------ Texto para leitura
Entre eles, há os que apontam para caminhos e nos convidam a diálogos e há os que tentam controlar-nos através da sedução, tampouco admitindo que se pense de outro modo que o deles.  Cabe-nos a análise crítica que as ferramentas da  psicanálise nos possibilitam a fim de detectar os chamados a pactos perversos e denunciá-los.  Ademais, o episódio em questão talvez nos permita um novo conhecimento de nós mesmos em nossa vulnerabilidade.

O evento em pauta revela a importância de renovarmos nossa aliança com a tradição psicanalítica de análise de fenômenos sociais (exemplificada, por exemplo, pela Escola de Frankfurt, a qual Adorno, Benjamin, Horckheimer e Marcuse pertenciam), e já se presentificara em Freud (1916, 1926), que nos ensina a desarmar os pactos perversos tais como os que têm lugar entre o analista e seu paciente quando aquele tenta forçar seus próprios ideais sobre o paciente e ‘… com o orgulho de um Criador tenta formá-lo à sua própria imagem…’  (Freud, 1916:165).  Adiante, Freud escreve que a psicanálise não deveria: ‘… colocar-se a serviço de uma qualquer visão filosófica do mundo… [nem] deveria urgir o paciente a isto, com o propósito de enobrecer seu espírito.  Na minha opinião, isto só serve para usar da violência, mesmo que esteja encoberto pelas razões mais honradas…’.

Freud também menciona que, no tempo em que escrevia, a psicanálise se limitava a atender as classes abastadas e não podia fazer nada para as mais vastas camadas sociais, que sofriam extremamente de neuroses.  Freud previu um despertar da consciência social quanto aos direitos dos pobres a serem assistidos;  condições seriam então criadas para a aplicação em ampla escala da psicanálise.  Assim que havia em Freud alguma convicção num futuro despertar da consciência social.  Esta  convicção possibilita uma renovada esperança de utopias, não mais melancólicas porque ‘…nós apenas nos desabituamos aos milagres…(Zizek, 2001, p.84).
------------
* **Instrução escrita**
Retome o texto sobre psicanálise e consciência social logo após a última frase dele e prossiga com a escrita. A listagem provém de outra fonte.
------ Bloco de dados
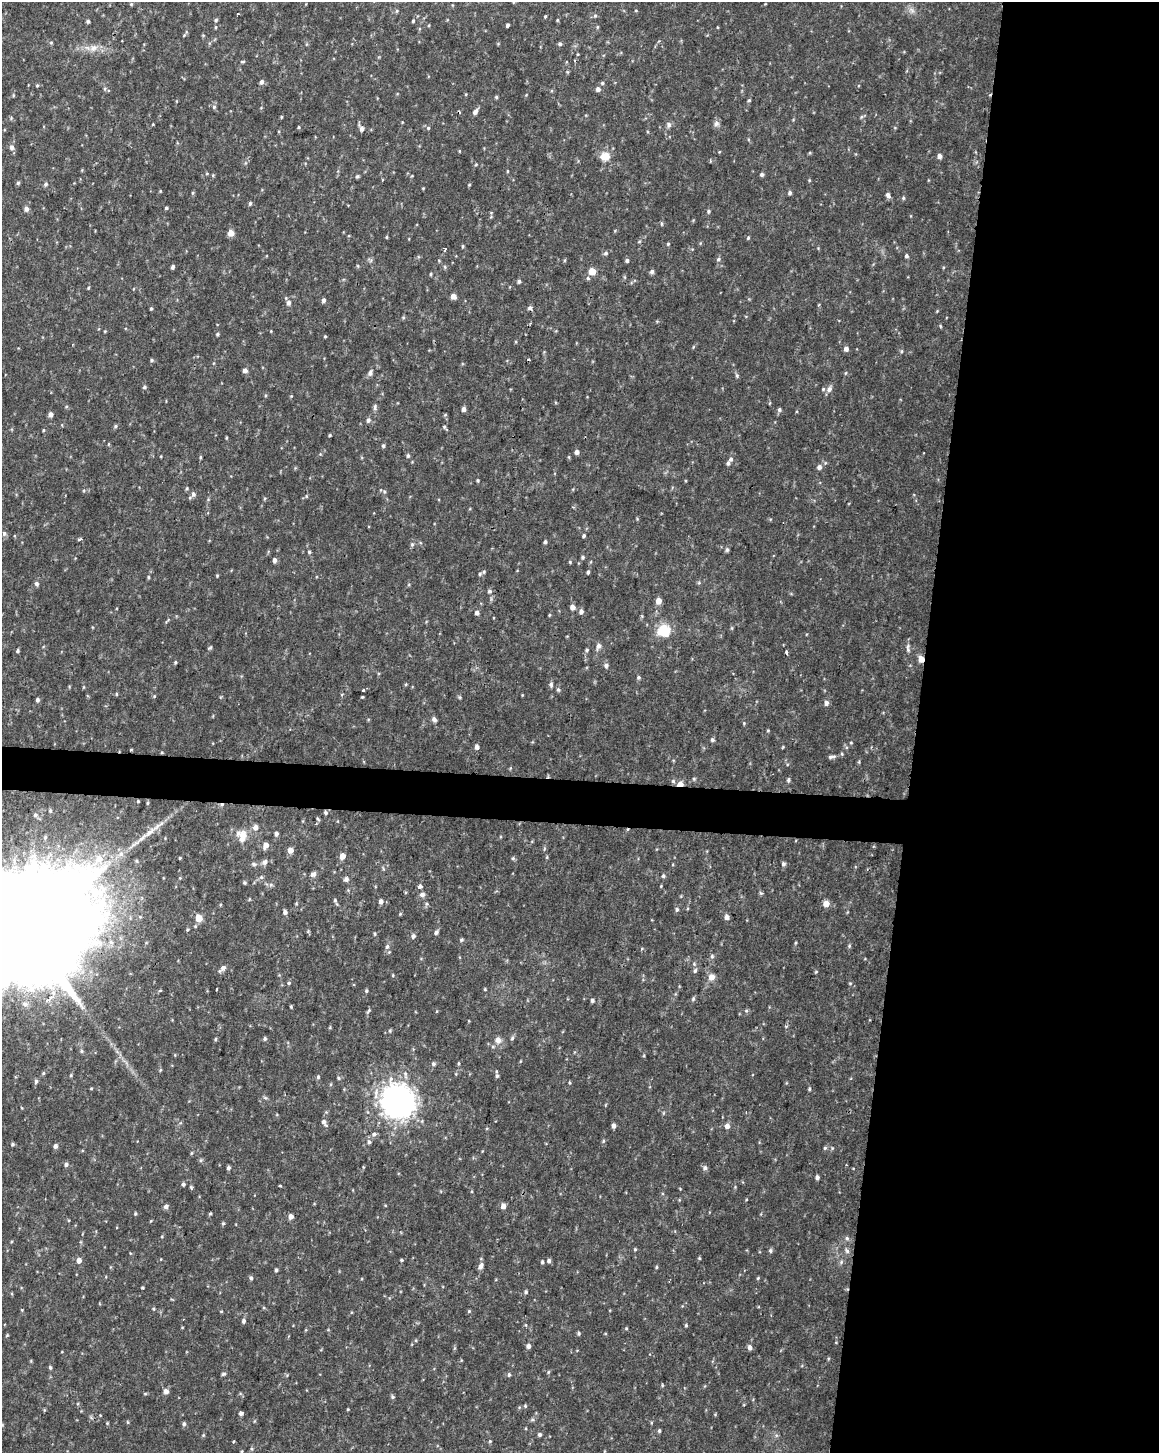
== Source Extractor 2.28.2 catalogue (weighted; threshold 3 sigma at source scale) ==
------------
* **Resposta**
Este autor propõe um universalismo baseado na descoberta de novos nós (no sentido de que conflitos aparentes entre grupos muitas vezes escondem o que é comum a tais grupos e portanto como seria possível que eles se unissem para se tornarem um nós se apenas eles também percebessem suas similitudes), como o tentam os que assinaram o Acordo de Genebra, aqueles palestinos e israelenses  não mencionados por quem propunha o pacto perverso, porque a este não interessa uma paz que escape ao jugo do supereu e ao gozo do espetáculo da violência.

A psicanálise já no passado foi chamada a pactos perversos. Uma história oficial é proposta, com o silenciamento sobre fatos incômodos, que revelariam o mal-estar. Impede-se  que a verdade circule.  Porém, o segredo faz parte do ritual perverso e, enquanto não assumirmos nossa responsabilidade para com a vocação libertária da nossa profissão, de denúncia  e de análise crítica, estaremos referendando o ocultamento dos fatos e participando do pacto perverso; deste modo, estaremos posicionando-nos contra a ‘peste’ que a psicanálise elegeu-se a representar [6], que questiona o convencional que apaga os traços da História.

Para reconhecer e desmontar pactos perversos, é importante voltarmos aos escritos freudianos (e de outros autores), como o que discute a da psicologia das massas, aos autores da escola de Frankfurt e sua análise crítica, e a autores contemporâneos, que nos ajudam a pensar questões do mundo a partir da psicanálise.  Isto nos ajudará a sermos menos vulneráveis à sedução de líderes carismáticos, protegerá a psicanálise na sua vocação de ‘praga’  e permitirá a continuidade da sua transmissão.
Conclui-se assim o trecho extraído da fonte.